Do We Belong?

Does the species Home sapiens belong? Do we have a rightful place among the billions of other species that inhabit the astonishing biosphere in which we find ourselves? Would Mother Nature, Gaia, Pachamama, or whatever name you bestow upon this, our home, be better off without us?

I have contemplated these questions for many years and have concluded that none get to the core question that must be asked of us: do we even want to belong?

Make no mistake, we want to be here. We certainly want the species to exist, but existing is not the same as belonging. How many people have found themselves in a community where they existed, but never felt as though they truly belonged? To belong to a community means you are completely immersed in, and willingly abide by, the traditions, ethos, attitudes, and tenets of that community. The moment you breach the culture, you find yourself very much alone—on the outside, looking in.

Charles Eisenstein, in his remarkable work, “The Ascent of Humanity,” documents the history of Homo sapiens as an endless journey to ascend from our animal origins.
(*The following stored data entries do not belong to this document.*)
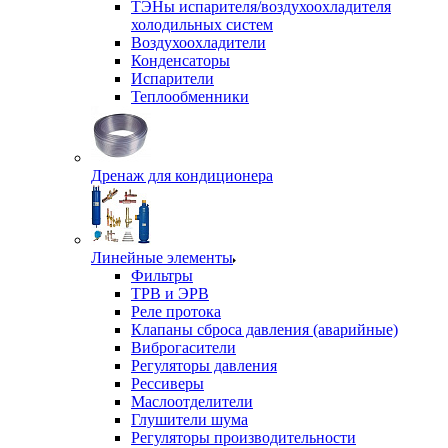
ТЭНы испарителя/воздухоохладителя
холодильных систем
Воздухоохладители
Конденсаторы
Испарители
Теплообменники
Дренаж для кондиционера
Линейные элементы
Фильтры
ТРВ и ЭРВ
Реле протока
Клапаны сброса давления (аварийные)
Виброгасители
Регуляторы давления
Рессиверы
Маслоотделители
Глушители шума
Регуляторы производительности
“From the very beginning, fire reinforced the concept of a separate human realm. The circle of the campfire divided the world into two parts: the safe, domestic part, and the wild. Here was safety, keeping predators at bay. Outside the circle of firelight was the other, the wild, the unknown.”

As a species, we abhor the thought we are nothing more than animals. One of the most savage things we can say about another human is that he (or she) is “nothing more than an animal.”
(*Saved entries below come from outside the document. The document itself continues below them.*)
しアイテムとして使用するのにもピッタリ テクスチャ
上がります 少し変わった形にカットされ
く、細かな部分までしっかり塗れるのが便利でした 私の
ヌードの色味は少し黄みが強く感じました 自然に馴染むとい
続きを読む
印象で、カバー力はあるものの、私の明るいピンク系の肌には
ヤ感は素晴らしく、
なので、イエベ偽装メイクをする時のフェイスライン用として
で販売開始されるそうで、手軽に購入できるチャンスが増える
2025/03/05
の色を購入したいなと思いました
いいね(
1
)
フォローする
Animals are wild, we are sophisticated. They are cruel, we are kind and generous. Nature remains dirty and dangerous, humanity has produced purity, safety, and beauty. We speak, write, and sing of the beauty and wonder of nature, but we do so from an emotional distance. Even during temporary incursions, we enter, always certain of an escape back to the safety of our villages. Most of us would be horrified to find ourselves “there” with no means of escape.
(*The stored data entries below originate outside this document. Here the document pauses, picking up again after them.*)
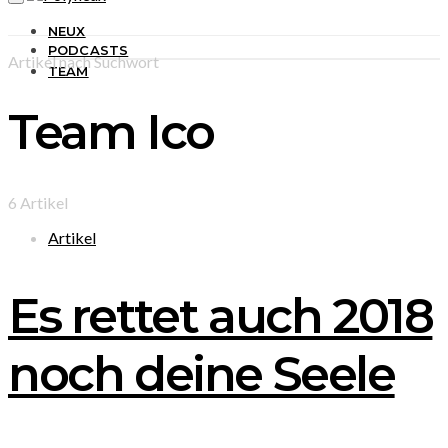
NEUX
PODCASTS
Artikel nach Suchwort
TEAM
Team Ico
6 Artikel
Artikel
Es rettet auch 2018
noch deine Seele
In nature, every species faces times of peril. And when they do, they do what they have always done to protect themselves: flee, remain and build herd immunity, or adjust to the new environment. I am not aware of a species that races to find sources of water to extinguish a forest fire. I have not heard of a species that builds levees for protection from massive flooding. No species, to my knowledge, ever sought a vaccine for a threatening virus. In the end, often accompanied by horrific loss of life, nature finds ways to live with the “enemy.”

My answer to the question of whether we want to belong is, we do not. In the face of COVID-19, SARS, or H1N1, if the traditions, ethos, attitudes and tenets of the community require us to simply flee, remain and build herd immunity, or adjust to the new environment, thanks, but no thanks. We will use our innovation and creativity to fight. We will stop at nothing less than annihilation of the enemy. In the face of H5N1 we killed tens of millions of birds.

Do we belong? If, unlike other species, our response to any challenge is annihilation, I wonder if the biosphere might be healthier without us. Perhaps, the recent onslaught of potential and real pandemics is Mother Nature’s way of telling us we are on the outside looking in.

2 thoughts on “Do We Belong?”

  1. We need to learn to come together. Many behave as if we are separate among ourselves and do not belong. In accepting that the world is complex we can come together in serious conversation.

  2. Roger, a provocative essay, or should I say manifesto? Many thoughts came as this is a topic of long standing personal concern. There is no dispute that the covid-19 virus is a result of nature-human proximity, allowing viruses which have always been a dimension of Nature to jump from animal to human. So here we are in a global condition, the unintended consequence of our multitudinous presence… There is no question that humans are as much a mammal as is a dog or a cow. It is language that entails “good” and “evil”, a problem the rest of Nature does not experience. Do we have a rightful place here? Who would confer that right? Do we necessarily want to belong here? And if we chose not – then what? How does one leave? Are animals, is any animal cruel? It must be rare for an animal, or a hunting pack to kill more than is sufficient to satisfy its hunger. Genocide? I love your use of the circle of fire as a defining emblem for homo sapiens. How did we survive before fire? We belong no matter our feelings.

    We are caretakers or destroyers. Our choice. Thanks for the gift of some quality ideas!